The city’s beaches were closed, and at midday, as the transit system prepared to shut down, police officers sounded the warning, strolling along subway platforms and telling people that the next train would be the last. The conductor of a No. 4 train that pulled into the Borough Hall station in Brooklyn at 12:14 p.m. had the same message.
“This is it,” he said, smiling. “You’re just in time.”
Soon subway employees were stretching yellow tape across the entrances to stations to keep people from going down the steps and into a subterranean world that was suddenly off limits, but not deserted. Transit workers were charged with executing a huge, mostly underground ballet, moving 200 subway trains away from outdoor yards that could flood if the storm delivered the 6 to 12 inches of rain that forecasts called for. The trains were to be parked in tunnels across the city, making regular runs impossible.
Mr. Bloomberg said the transit system was “unlikely to be back” in service on Monday. He said crews would have to pump water from tunnels if they flooded and restore the signal system before they could move the parked trains out. That would mean “the equipment’s not where you would want it” for the morning rush, he said. “Plan on a commute without mass transit on Monday morning.”
Mr. Bloomberg also said electricity could be knocked out in Lower Manhattan if Consolidated Edison shut off the power to pre-empt the problems that flooding could cause for its cables. (A Con Ed spokesman said later that the company, while prepared, had no immediate plans for that kind of shutdown.)
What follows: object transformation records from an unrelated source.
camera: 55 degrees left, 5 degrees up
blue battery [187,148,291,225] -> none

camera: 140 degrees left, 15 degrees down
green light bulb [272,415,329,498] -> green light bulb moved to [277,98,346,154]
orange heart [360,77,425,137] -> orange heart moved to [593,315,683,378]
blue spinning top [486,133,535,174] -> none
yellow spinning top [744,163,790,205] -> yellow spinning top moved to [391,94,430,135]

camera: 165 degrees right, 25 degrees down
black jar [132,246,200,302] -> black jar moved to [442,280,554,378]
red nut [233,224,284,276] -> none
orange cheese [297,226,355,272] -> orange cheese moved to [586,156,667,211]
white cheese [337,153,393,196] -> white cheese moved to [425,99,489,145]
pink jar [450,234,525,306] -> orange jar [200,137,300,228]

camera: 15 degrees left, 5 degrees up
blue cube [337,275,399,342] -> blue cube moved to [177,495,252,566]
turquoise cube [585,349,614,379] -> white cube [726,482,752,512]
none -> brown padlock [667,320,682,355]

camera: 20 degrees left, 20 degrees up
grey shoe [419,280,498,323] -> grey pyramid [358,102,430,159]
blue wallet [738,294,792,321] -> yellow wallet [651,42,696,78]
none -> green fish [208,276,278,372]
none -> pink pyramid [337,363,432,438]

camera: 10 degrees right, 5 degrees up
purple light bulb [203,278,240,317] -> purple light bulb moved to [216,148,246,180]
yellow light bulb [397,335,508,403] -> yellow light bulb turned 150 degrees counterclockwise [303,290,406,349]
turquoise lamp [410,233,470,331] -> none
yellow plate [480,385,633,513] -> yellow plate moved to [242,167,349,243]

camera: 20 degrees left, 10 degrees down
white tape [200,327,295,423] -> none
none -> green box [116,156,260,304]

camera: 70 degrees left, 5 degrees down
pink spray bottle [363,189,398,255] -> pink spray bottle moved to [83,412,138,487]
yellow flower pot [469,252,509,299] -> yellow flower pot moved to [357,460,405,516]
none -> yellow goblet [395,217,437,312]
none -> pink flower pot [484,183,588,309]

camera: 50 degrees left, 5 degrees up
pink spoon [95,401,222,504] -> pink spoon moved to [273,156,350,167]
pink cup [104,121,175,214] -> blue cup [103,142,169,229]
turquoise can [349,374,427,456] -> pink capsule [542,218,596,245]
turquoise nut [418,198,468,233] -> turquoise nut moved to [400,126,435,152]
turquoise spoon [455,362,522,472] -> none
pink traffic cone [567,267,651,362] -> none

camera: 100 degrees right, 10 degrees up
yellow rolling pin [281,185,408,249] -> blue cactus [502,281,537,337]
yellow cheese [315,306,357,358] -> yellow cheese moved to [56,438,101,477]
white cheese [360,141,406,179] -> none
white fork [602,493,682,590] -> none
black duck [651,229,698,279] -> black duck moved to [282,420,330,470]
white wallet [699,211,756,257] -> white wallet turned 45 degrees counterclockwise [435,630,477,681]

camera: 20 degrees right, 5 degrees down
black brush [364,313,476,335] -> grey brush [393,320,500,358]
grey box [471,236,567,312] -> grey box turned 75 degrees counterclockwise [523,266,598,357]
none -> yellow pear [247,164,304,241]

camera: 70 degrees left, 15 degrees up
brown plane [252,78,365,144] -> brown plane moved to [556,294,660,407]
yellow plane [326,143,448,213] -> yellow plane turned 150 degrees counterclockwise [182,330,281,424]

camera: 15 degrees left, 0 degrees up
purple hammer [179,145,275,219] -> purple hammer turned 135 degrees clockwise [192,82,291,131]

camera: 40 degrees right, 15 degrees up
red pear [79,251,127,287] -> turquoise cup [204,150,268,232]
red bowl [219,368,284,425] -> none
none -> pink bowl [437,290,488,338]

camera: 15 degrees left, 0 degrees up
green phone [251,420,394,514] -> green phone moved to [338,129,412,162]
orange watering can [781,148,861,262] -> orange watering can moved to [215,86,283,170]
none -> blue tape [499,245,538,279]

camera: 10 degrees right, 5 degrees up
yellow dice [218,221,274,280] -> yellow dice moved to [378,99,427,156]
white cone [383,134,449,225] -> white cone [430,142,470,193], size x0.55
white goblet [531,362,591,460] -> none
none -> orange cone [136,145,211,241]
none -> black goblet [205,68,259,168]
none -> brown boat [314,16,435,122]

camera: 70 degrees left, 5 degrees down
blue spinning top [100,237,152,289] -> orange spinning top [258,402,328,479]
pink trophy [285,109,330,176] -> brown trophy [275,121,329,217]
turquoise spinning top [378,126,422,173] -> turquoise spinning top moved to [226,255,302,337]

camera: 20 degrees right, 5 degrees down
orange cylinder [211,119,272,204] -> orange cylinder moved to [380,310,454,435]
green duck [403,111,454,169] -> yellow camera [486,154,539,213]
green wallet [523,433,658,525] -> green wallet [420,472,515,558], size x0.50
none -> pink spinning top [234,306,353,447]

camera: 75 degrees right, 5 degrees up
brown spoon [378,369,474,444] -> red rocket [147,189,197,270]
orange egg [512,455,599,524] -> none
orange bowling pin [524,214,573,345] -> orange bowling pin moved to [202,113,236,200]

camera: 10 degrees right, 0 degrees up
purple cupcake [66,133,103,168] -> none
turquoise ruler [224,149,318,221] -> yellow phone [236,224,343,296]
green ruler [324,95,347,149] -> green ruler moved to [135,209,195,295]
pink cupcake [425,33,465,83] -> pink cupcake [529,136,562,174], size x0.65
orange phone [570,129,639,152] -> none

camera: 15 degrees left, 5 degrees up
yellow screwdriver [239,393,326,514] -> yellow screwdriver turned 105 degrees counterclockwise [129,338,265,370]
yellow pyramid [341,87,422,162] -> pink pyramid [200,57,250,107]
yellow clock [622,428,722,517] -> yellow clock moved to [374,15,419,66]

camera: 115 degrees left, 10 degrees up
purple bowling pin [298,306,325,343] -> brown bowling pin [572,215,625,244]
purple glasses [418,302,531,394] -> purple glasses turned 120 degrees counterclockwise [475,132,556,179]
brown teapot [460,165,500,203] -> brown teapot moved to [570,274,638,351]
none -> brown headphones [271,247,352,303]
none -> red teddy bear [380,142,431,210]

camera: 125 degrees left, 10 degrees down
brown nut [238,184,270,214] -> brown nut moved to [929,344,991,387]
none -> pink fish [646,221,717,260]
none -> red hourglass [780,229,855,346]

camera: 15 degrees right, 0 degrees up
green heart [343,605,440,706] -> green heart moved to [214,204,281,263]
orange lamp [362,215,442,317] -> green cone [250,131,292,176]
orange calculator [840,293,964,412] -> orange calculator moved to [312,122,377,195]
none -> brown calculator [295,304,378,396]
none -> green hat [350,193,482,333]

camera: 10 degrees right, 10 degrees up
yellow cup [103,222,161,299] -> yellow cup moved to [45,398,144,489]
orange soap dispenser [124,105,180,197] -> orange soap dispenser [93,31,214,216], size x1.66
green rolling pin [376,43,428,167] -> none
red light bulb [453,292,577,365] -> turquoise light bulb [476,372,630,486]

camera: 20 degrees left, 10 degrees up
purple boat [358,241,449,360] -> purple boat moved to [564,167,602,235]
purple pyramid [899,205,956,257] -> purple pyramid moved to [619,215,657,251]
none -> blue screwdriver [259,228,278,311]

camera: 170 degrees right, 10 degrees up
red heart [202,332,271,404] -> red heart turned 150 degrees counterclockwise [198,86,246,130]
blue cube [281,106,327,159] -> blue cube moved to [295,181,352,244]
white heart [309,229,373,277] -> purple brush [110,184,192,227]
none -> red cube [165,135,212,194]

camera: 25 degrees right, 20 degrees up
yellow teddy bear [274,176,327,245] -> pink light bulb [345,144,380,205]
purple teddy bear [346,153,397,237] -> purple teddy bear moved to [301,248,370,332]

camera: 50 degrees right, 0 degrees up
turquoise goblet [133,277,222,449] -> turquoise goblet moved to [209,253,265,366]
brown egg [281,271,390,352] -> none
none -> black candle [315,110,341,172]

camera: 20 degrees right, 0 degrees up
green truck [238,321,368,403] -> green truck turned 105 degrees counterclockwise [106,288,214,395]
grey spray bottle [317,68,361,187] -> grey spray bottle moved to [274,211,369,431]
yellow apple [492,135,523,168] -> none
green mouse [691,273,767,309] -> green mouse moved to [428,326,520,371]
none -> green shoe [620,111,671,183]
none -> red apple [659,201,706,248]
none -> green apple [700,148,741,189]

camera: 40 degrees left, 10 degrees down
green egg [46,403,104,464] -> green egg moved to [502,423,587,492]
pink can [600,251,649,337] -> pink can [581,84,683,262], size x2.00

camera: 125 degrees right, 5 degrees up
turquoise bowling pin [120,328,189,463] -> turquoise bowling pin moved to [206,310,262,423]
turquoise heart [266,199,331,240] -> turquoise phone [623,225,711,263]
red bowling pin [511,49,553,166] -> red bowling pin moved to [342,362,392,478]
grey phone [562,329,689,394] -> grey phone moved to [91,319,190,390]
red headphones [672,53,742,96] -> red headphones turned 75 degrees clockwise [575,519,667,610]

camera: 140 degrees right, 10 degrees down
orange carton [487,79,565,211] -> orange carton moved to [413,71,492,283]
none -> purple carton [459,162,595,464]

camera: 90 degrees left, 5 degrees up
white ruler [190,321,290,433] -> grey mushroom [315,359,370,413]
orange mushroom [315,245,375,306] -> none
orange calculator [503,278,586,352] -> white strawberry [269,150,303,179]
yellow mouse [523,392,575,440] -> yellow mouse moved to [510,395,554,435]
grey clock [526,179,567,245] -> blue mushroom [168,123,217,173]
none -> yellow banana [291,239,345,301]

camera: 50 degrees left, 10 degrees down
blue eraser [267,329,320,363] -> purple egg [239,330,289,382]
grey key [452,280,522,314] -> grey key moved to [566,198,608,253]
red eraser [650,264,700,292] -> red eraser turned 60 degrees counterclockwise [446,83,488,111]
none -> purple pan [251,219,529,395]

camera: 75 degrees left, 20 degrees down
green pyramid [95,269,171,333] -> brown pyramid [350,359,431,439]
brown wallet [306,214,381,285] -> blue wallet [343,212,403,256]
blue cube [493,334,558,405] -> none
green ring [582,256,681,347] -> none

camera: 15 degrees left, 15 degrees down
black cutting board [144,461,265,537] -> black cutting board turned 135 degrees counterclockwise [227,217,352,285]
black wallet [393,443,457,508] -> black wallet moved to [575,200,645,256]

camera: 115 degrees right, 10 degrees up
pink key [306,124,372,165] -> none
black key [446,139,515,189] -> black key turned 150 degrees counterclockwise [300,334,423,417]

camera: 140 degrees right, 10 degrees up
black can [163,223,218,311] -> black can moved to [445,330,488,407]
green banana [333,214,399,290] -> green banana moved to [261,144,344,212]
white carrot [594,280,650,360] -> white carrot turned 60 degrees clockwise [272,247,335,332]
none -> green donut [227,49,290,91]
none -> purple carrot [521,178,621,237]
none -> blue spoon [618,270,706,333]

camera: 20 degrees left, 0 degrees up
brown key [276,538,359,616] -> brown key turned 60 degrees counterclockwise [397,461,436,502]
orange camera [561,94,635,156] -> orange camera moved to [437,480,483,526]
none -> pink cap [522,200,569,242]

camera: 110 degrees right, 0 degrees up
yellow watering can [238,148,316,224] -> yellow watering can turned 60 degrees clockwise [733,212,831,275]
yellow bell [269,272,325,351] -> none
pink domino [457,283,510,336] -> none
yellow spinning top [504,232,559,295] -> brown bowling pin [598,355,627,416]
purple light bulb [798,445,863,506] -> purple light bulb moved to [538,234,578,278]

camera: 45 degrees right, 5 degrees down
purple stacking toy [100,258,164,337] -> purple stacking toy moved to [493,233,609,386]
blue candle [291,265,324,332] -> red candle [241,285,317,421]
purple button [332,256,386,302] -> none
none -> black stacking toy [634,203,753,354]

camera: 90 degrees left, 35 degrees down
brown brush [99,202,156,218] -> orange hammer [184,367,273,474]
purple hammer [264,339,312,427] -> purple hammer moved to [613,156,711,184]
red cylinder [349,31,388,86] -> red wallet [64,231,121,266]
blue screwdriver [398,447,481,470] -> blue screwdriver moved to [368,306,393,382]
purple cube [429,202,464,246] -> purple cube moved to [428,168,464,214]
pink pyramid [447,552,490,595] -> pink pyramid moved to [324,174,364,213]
Other officials, including Mr. Christie, repeated what they had said on Friday: Evacuate.
Mr. Christie said that 90 percent to 98 percent of residents in parts of four counties in South Jersey had left — Cape May, Atlantic, Ocean and Monmouth. About 1,200 people who were evacuated from Atlantic County on Friday had spent the night without cots at the Sun Center arena in Trenton, where many people ended up sleeping in seats, he said. They were taken to the Rutgers University campus in New Brunswick, which Mr. Christie visited after a news conference.
In New York, Mr. Bloomberg said the evacuation and the transit shutdown, actions that he said had not been ordered before, had gone as well as could be expected. Officials went door to door in high-rise housing projects and firefighters drove school buses to help get homebound residents out of low-lying neighborhoods.
But, for all the evacuation, some people had to stay put. The city did not evacuate inmates on Rikers Island because, a city spokesman explained, “It’s not in Zone A.”
The storm caused major disruptions long before the first bands of rain swirled by. The three major airports in the New York region stopped clearing flights for landing at noon. Officials said they would remain open for planes that wanted to take off, but most flights had been canceled on Friday, according to Steve Coleman, a spokesman for the Port Authority.
Amtrak canceled most trains after 11 a.m., although there was some confusion at Pennsylvania Station. A northbound train that left at 10:15 a.m. was, the conductor said, the last one going in that direction and was sold out.
The storm’s potential path reminded weather historians of the devastating hurricane of 1938. That storm devastated the Connecticut coast and rearranged Long Island’s geography, carving an inlet through what had been a thin but solid stretch of land on the way to the Hamptons.
On Saturday, New York awoke to an odd, greenish-gray sky, overheated air that felt heavy with moisture and only a light, summery breeze. It was not just another sleepy Saturday in August — too many people were on alert too early. In Battery Park City, long lines of taxis waited to take evacuees who carried their possessions to the curb. Uptown, some were dismayed when they found that stores like the new Fairway on East 86th Street had closed.
“It fits into the whole alarmist nature of the city,” said Mike Ortenau, 44, who lives in the neighborhood.